Холодный ужас сковал меня. Моя дуэль, мое исключение – всё это меркло перед тенью политического дела. Алису могли сломать не за митинг, а за подозрениев причастности к чему-то гораздо более страшному. И я, своими проблемами, дал Охранке рычаг против нее.
- Что делать? – спросил я, и голос мой прозвучал чужим.
- Пока – вытаскивать её оттуда, – твердо сказал Оболенский. – Пока её не втянули в дело глубже. У нас… есть касса взаимопомощи. - Он немного смутился. - Для таких случаев. Когда кого-то из наших забирают по дурости или по навету. Нанять хорошего адвоката, подкормить тюремщиков, передать вещи… Стандартная практика. Древние рода, даже обедневшие, помнят о солидарности.
- Я участвую, – сказал я немедленно, ощущая горечь и стыд. Мои собственные средства были мизерны, но я готов был отдать последнее. Это был мой долг. Единственный способ хоть что-то исправить. – Сколько нужно?
- Сумму обговорим, – махнул рукой Шереметев. – Главное – согласие. Адвоката уже ищем. Осторожно. - Он посмотрел на меня. - Но будь готов, Грановский. Если Охранка решит сделать из неё дело… даже лучший адвокат может не спасти. И тебя могут втянуть. Твоя связь с ней теперь… на виду.
Предупреждение было ясным. Помощь Алисе могла стать моим собственным смертным приговором.
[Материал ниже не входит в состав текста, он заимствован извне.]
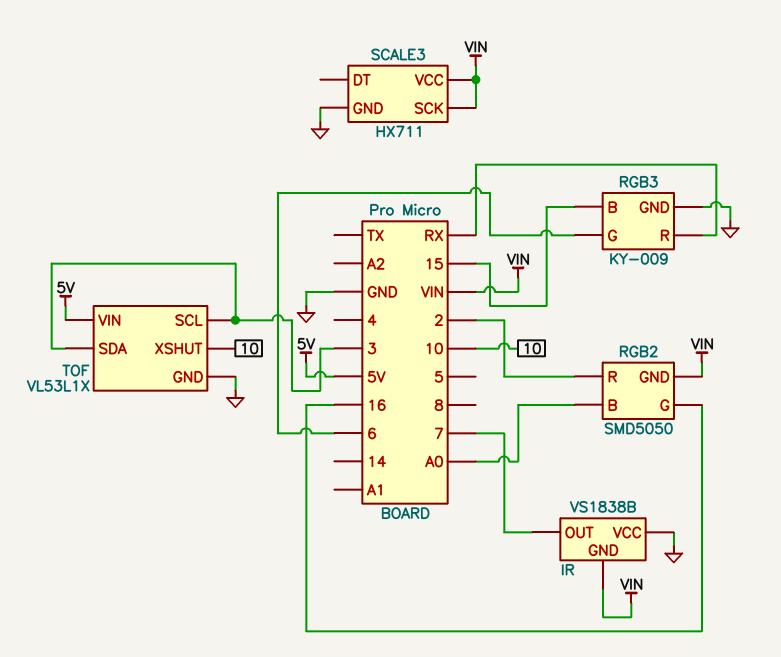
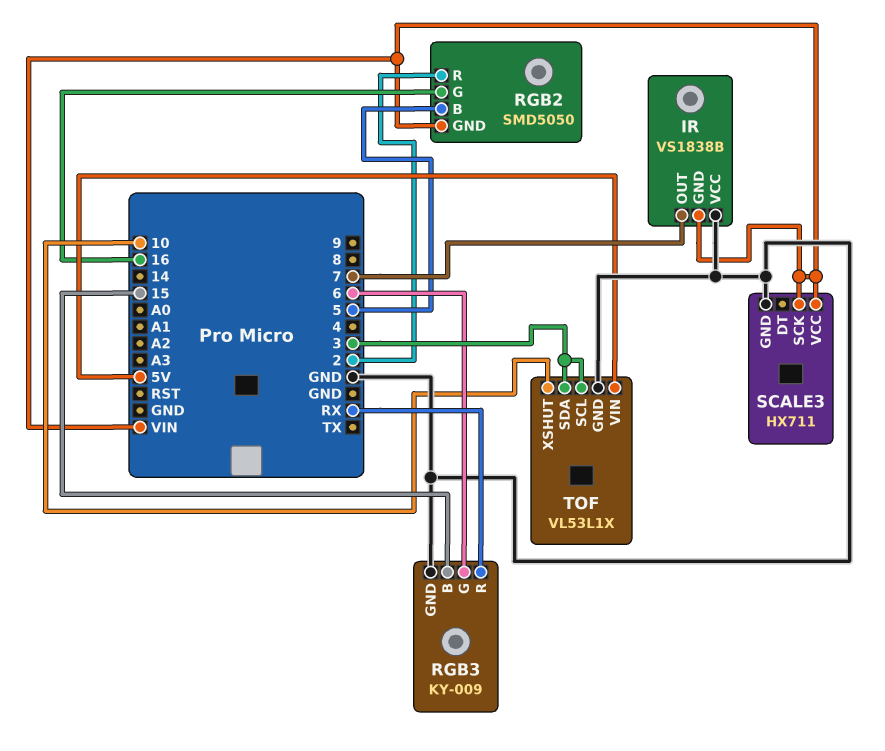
RGB2 pin B: A0 -> 5

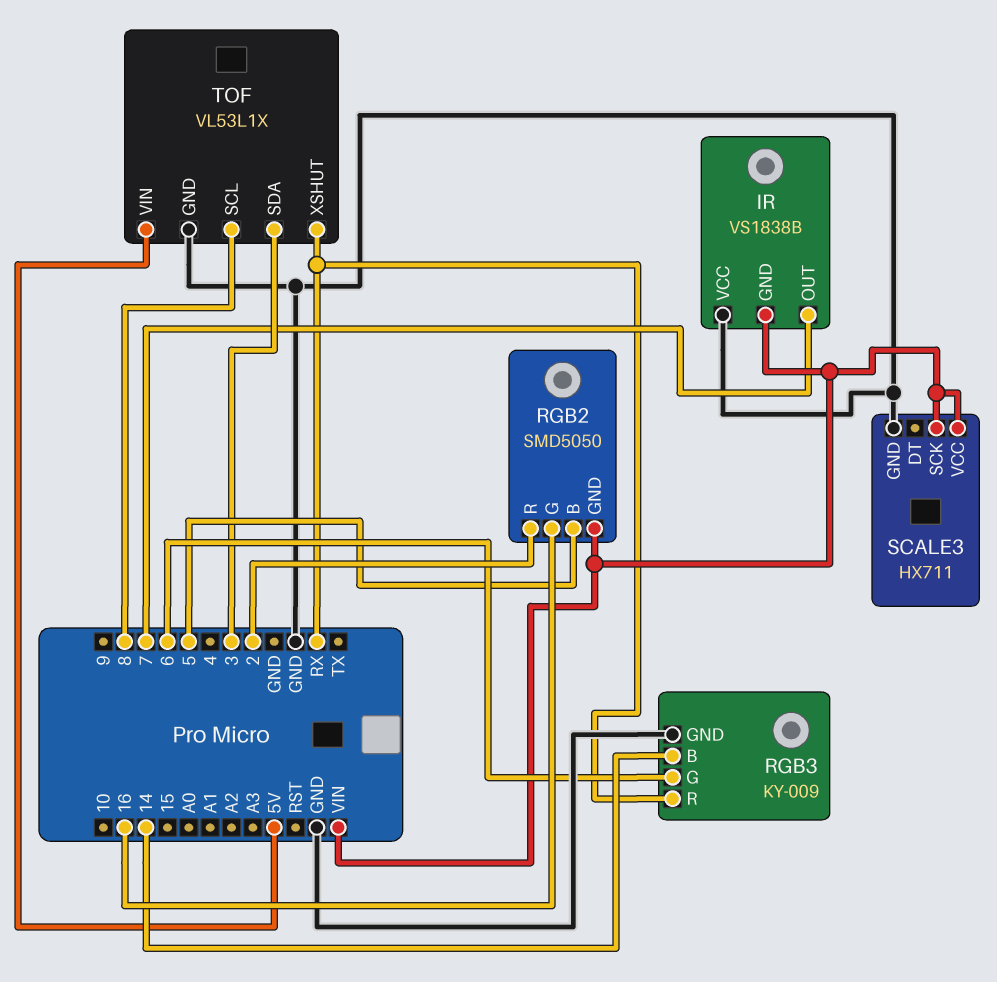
RGB3 pin B: 15 -> 14
TOF pin SCL: 3 -> 8
TOF pin XSHUT: 10 -> RX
Но отступать было некуда.
Обсуждение перешло на технические детали: как передать деньги, как связаться с адвокатом, условные сигналы. Я слушал, впитывая информацию, но чувствовал себя чужим на этом пиру революционерской солидарности. Их мир, их связи, их касса взаимопомощи – всё это было частью системы, которую Алиса так яростно отрицала, как слишком пассивную. И теперь они использовали её механизмы, чтобы спасти её от другой части куда большей системы.